Efectos secundarios
Antes de que el Partido Popular cruzase el Rubicón prestándose a introducir en el Parlamento un culebrón periodístico en torno a los atentados del 11 de marzo, los análisis sobre la estrategia de fundamentar la oposición en este punto solían detenerse en las consecuencias electorales para sus propios promotores. Una fuerza política que se encenague en una tragedia que se encuentra en manos de la justicia, solía decirse, nunca alcanzará el Gobierno. Ahora se ha añadido un nuevo análisis: además, se trata de una fuerza que pone en cuestión los fundamentos del sistema democrático. Ésa es la realidad, porque, a juzgar por su insólita iniciativa, el Partido Popular coloca en el mismo plano un sumario judicial realizado con todas las garantías del Estado de derecho y la transcripción de una charla, amañada o no, entre un periodista y un presunto delincuente. Si la independencia de los representantes parlamentarios frente a eventuales poderes de hecho, como el económico o el militar, se considera uno de los principios del sistema democrático, ¿la sumisión al poder de la prensa, o la simple connivencia con él, puede ser tolerada como una práctica habitual, según viene pasando hace tanto en España?
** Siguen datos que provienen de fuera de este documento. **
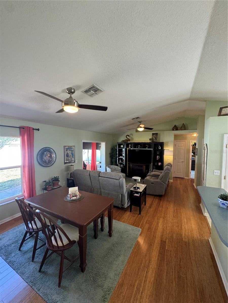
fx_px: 123
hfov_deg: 85.7
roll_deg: -0.6
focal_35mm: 14
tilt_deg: -3.9
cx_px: 114
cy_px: 152
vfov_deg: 102.1
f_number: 2.2
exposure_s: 1/120
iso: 320
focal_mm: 2.22
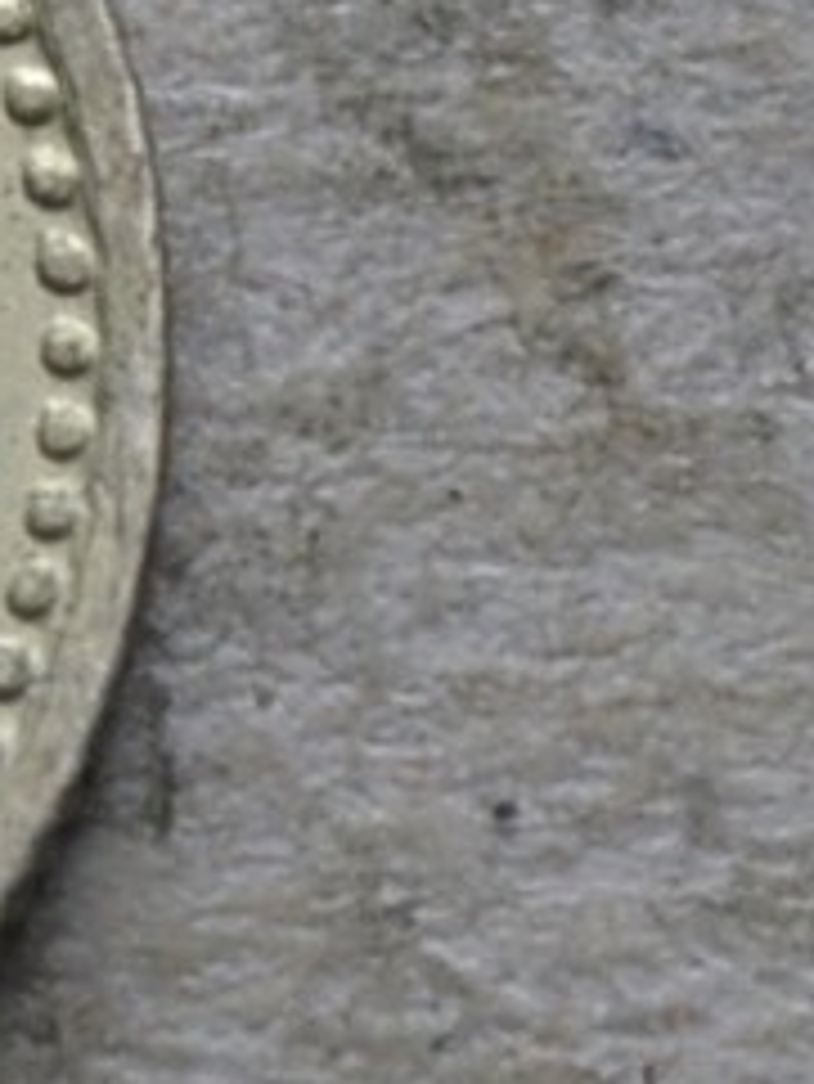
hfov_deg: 1.8
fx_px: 25308
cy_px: -1381
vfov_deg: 2.4
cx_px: -2019
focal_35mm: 808
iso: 400
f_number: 14
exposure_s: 1/250
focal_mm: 55
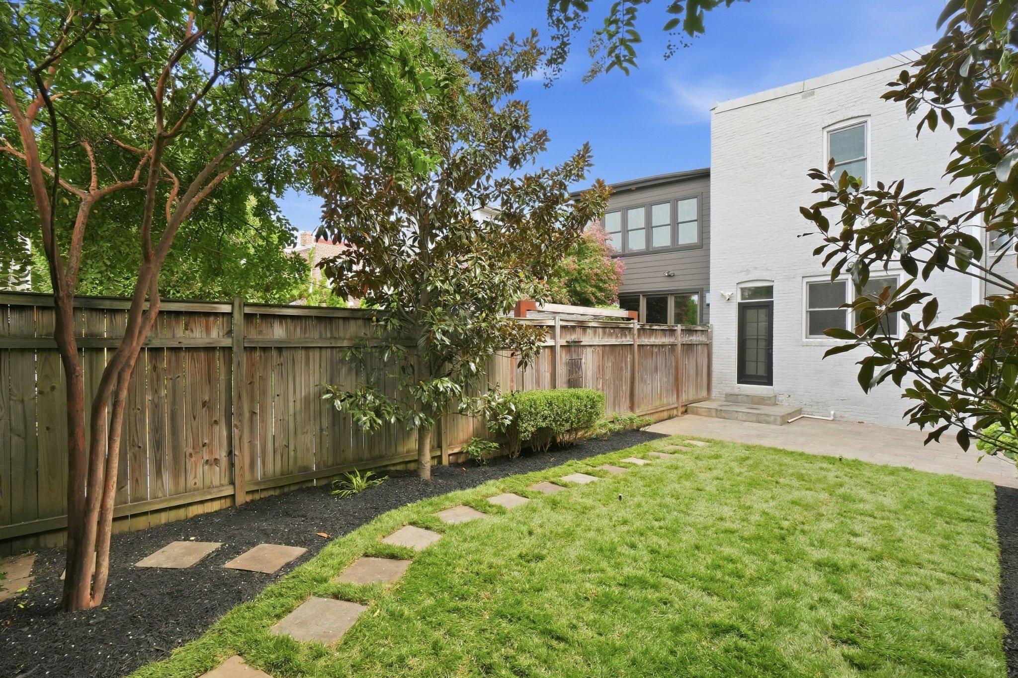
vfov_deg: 77.3
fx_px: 424
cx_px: 509
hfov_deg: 100.4
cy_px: 339
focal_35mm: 15
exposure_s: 1/80
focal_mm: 10
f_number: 10
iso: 200
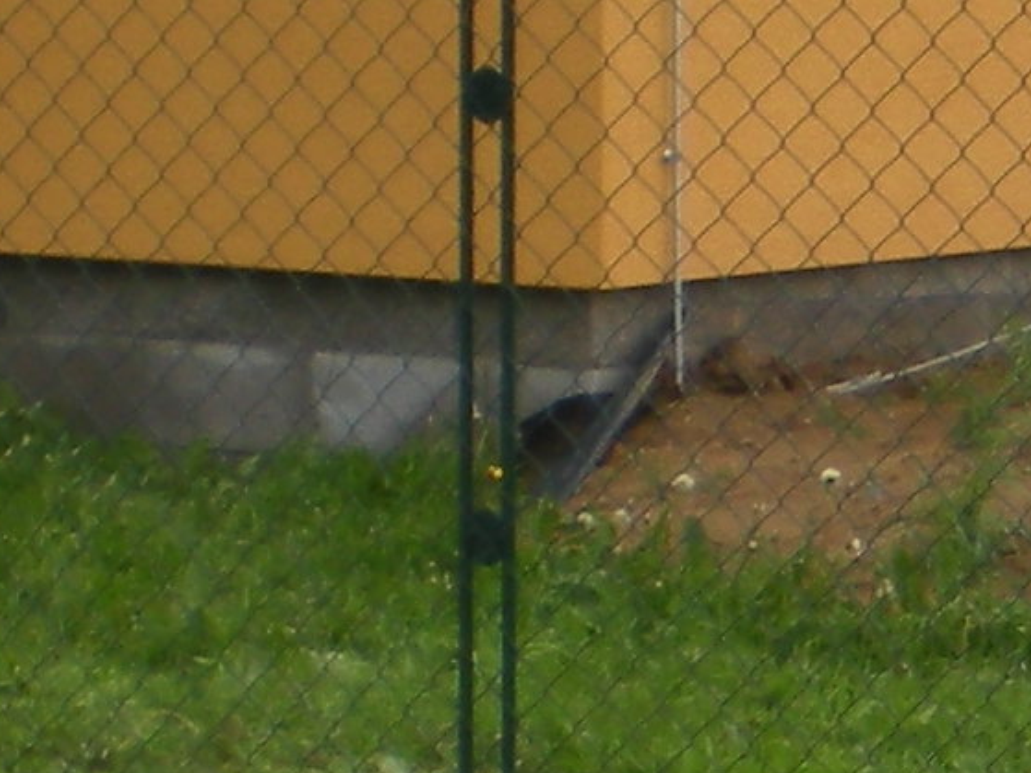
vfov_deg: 6.7
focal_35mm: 222
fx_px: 6611
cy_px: 529
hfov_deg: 8.6
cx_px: 1713
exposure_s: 1/150
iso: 64
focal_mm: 6.3
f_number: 4.6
Con ser inquietante esta deriva que acaba por confundir el debate político con el mercadeo de filtraciones y dossiers, se trata de un fenómeno que no agota la nómina de efectos secundarios provocados por el hecho de que el principal partido de la oposición haya desplegado, en cerrada formación de combate, el singular estandarte de sus manías. Hacer oposición como se está haciendo es no hacer oposición, y no hacer oposición significa que el Gobierno, éste o cualquier otro, queda exento de explicar en términos políticos su acción y sus proyectos. Si, además, las manías de la oposición producen miedo, entonces se llega a la situación a la que parecemos estar abocados: no es que los ciudadanos no puedan saber gran cosa acerca de los planes del Ejecutivo, es que prefieren no saber. O mejor, les basta con la expectativa razonable de que la oposición, esta oposición, no llegue al Gobierno. La crítica se inhibe en función del objetivo, y el único argumento relevante es el de conmigo o contra mí.
Sólo una interiorización colectiva del maniqueísmo como la que está provocando una oposición que campa por sus delirios y un Gobierno que, en estricta correspondencia, no necesita elaborar en exceso sobre lo que hace para mantener sus expectativas electorales, puede explicar por qué han aparecido, o reaparecido, algunas ideas sorprendentes en la política española. Asistir a estas alturas a una nueva consagración de la teoría de las generaciones, a la que se recurre lo mismo para justificar el culto a la memoria que para fundamentar discutibles actitudes o decisiones políticas, no es sólo echar mano otra vez de lo que Rafael Sánchez Ferlosio llamó los ortegajos; es, además, considerar que el abominable modelo procedente del ámbito de la gran empresa, y según el cual conviene prescindir de trabajadores y directivos cuando alcanzan cierta edad, es válido también para la sociedad en su conjunto. De igual manera, colocar la gestión de Gobierno bajo el enunciado general de la "ampliación de derechos" parece evocar aquellos tiempos en los que las minorías discriminadas luchaban por acceder a los derechos de todos. En realidad, ahora se trata de reconocer sus propios derechos a cada minoría, con el resultado de que los poderes públicos se vuelven cada vez más intervencionistas y más moralizantes, y tan pronto prescriben comportamientos convenientes para la salud como deciden la proporción de hombres y mujeres que deben sentarse en torno a una mesa de dirección.
De la situación concreta del país sólo parecen ocuparse, entretanto, los informes de los organismos internacionales.